Our next scheduled stop was Sokolka. We arrived 17 minutes after our scheduled departure. And left 60 seconds later. They are trying to get us to Sestokai in time. At D'browa we had made up 2 minutes.  3 hours to train change. 16+ minutes to make up.  Here we go.  56 mph

It's amazing how sometimes the obvious I overlook.  Sestokai is the border. I changed trains there 2+ years ago. There is a train there, sitting empty on the narrow gauge (formerly) Russian tracks. We just get off this train, walk across the tracks, and get on that train. Once that is done, the train in Lithuania leaves.  Then the issue is the train change in Kaunas. I have 15 minutes to change to the 5p train.  It's not far. If I miss that connection there surely is another. I'd get some Litas from an ATM (?), buy a Lithuanian sim card, and call my friends to tell them I am late.  No problem.

Now imagine this: I am on an all day Polish train which has 25-30 cars and there are NO refreshments sold anywhere on the train.  I'm glad I loaded up on sandwiches and bottled water for the trip - just in case - before I left Warsaw this morning.  Even more strange: I discover that Poland's National Poem - "Pan Tadeusz" - begins with the words "Oh Lithuania, my Fatherland....". It's written by a poet from Belarus.

Suddenly a conductor and a woman frantically race through the car just after we left our most recent stop.  The train stops and she gets off - a mile from town.  I guess she overslept and missed her stop so the driver stops the train that is trying to make up lost time so this frantic woman can get off. She races back, gathers her stuff, and exits.

Ah, Suwalki - I remember YOU well. My last visit here everyone got off the train, the heater was turned off, and no one was in sight.  This time it's not dark, people stayed on the train, and we left - again going back in the direction from which we just came - only 7 minutes late.  I THINK Sestokai is on Lithuanian time which means it's an hour away. If not, then 2 hours. It will be nice getting back to Lithuania.

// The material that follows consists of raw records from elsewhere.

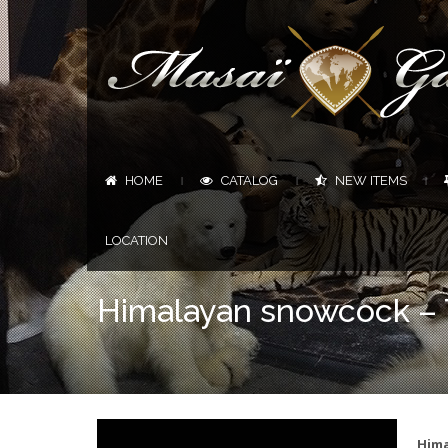
HOME
CATALOG
NEW ITEMS
|
|
|
LOCATION
Himalayan snowcock – T
Hima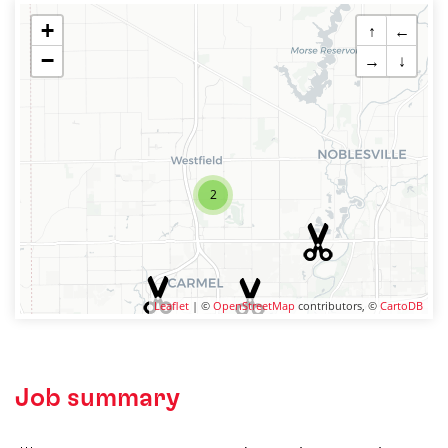
+
↑
←
−
→
↓
2
Leaflet
| ©
OpenStreetMap
contributors, ©
CartoDB
Job summary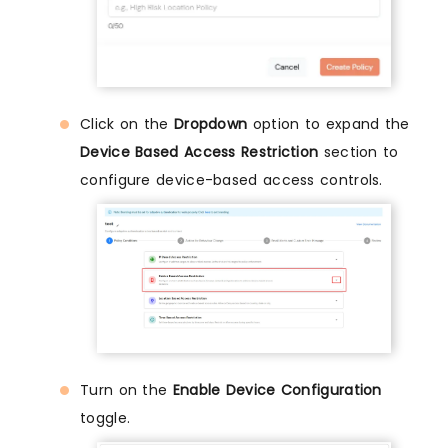
Click on the
Dropdown
option to expand the
Device Based Access Restriction
section to
configure device-based access controls.
Turn on the
Enable Device Configuration
toggle.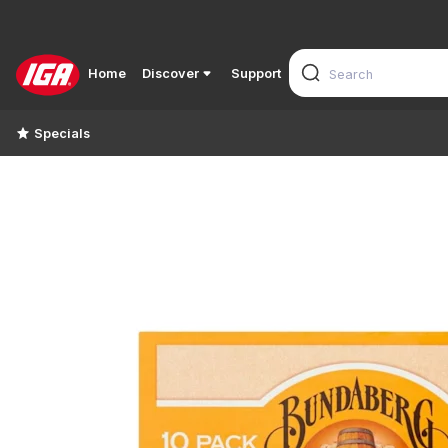
Home
Discover
Support
Specials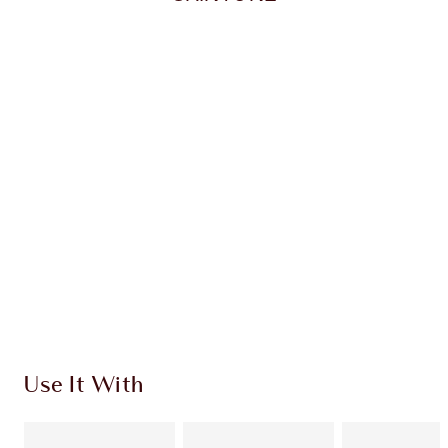
Item 1 of 20
Item
Use It With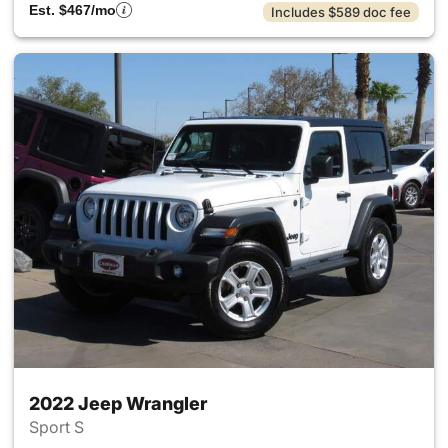
Est. $467/mo
Includes $589 doc fee
2022 Jeep Wrangler
Sport S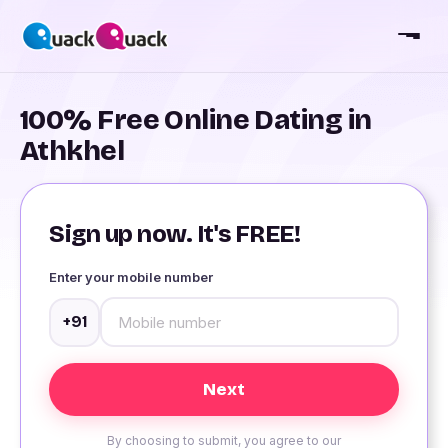
100% Free Online Dating in
Athkhel
Sign up now. It's FREE!
Enter your mobile number
+91
By choosing to submit, you agree to our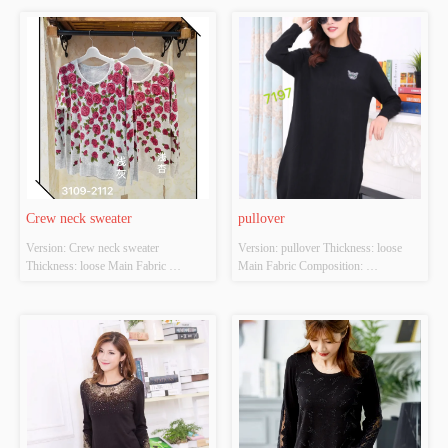
apricot Size: S/M/L Whether Original 
light apricot Size: S/M/L Whether 
Design Source: YES Whether There 
Original Design Source: YES 
Is A Quality Inspection Report: YES
Whether There Is A Quality 
Inspection Report: YES
Crew neck sweater
pullover
Version: Crew neck sweater 
Version: pullover Thickness: loose 
Thickness: loose Main Fabric 
Main Fabric Composition: 
Composition: ACRYLIC，
ACRYLIC，NYLON，
NYLON，POLYESTER Colour: 
POLYESTER Colour: black Size: 
Light gray;light apricot Size: S/M/L 
S/M/L Whether Original Design 
Whether Original Design Source: 
Source: YES Whether There Is A 
YES Whether There Is A Quality 
Quality Inspection Report: YES
Inspection Report: YES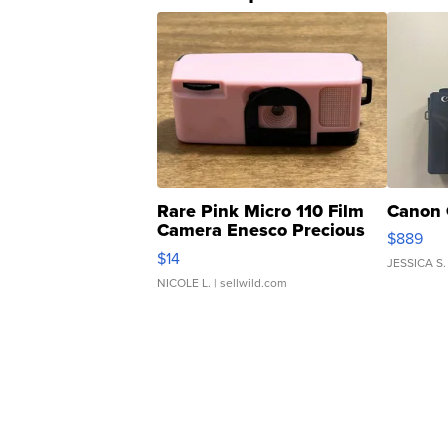
Rare Pink Micro 110 Film
Canon 
Camera Enesco Precious
$889
Moments TD4
$14
JESSICA S.
NICOLE L.
| sellwild.com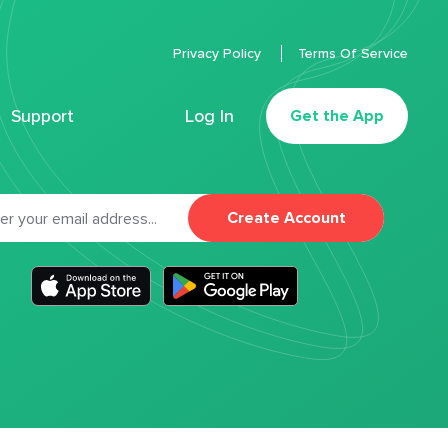
Privacy Policy
Terms Of Service
Support
Log In
Get the App
Create Account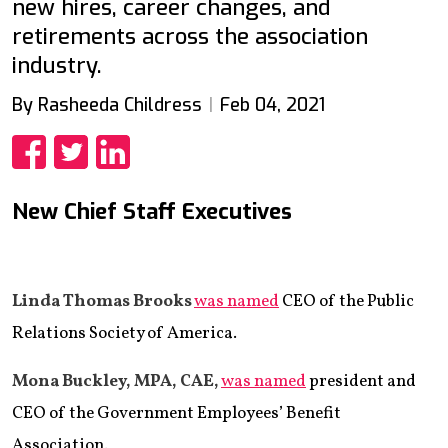
new hires, career changes, and
retirements across the association
industry.
By Rasheeda Childress
Feb 04, 2021
Share
Share
Share
New Chief Staff Executives
Linda Thomas Brooks
was named
CEO of the Public
Relations Society of America.
Mona Buckley, MPA, CAE,
was named
president and
CEO of the Government Employees’ Benefit
Association.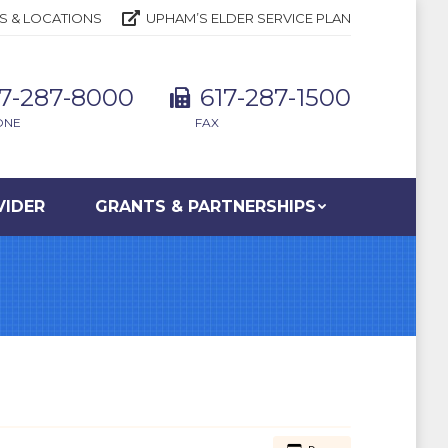
S & LOCATIONS
UPHAM’S ELDER SERVICE PLAN
17-287-8000
617-287-1500
ONE
FAX
VIDER
GRANTS & PARTNERSHIPS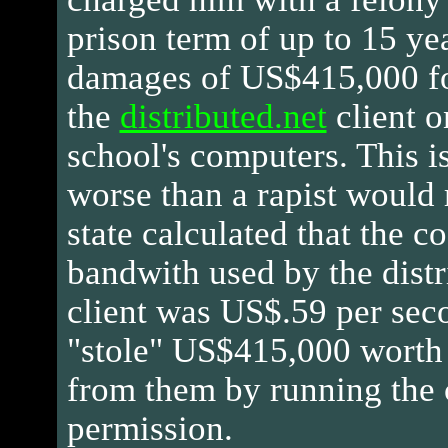
prison term of up to 15 ye
damages of US$415,000 fo
the
distributed.net
client o
school's computers. This i
worse than a rapist would 
state calculated that the co
bandwith used by the distr
client was US$.59 per sec
"stole" US$415,000 worth
from them by running the 
permission.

Too many Russian ghosts here.

4 minutes late into and out of Trakiszki    
We made it - no problem.   And the train for the last hour into Vilnius is very clean and modern.  Completely unlike the train I took 2+ years ago.   I'm less than an hour away so I'll end this post here and pick up blogging about my friends in Vilnius. 

In the photo inside the train that's my bag at my seat - the train is not crowded!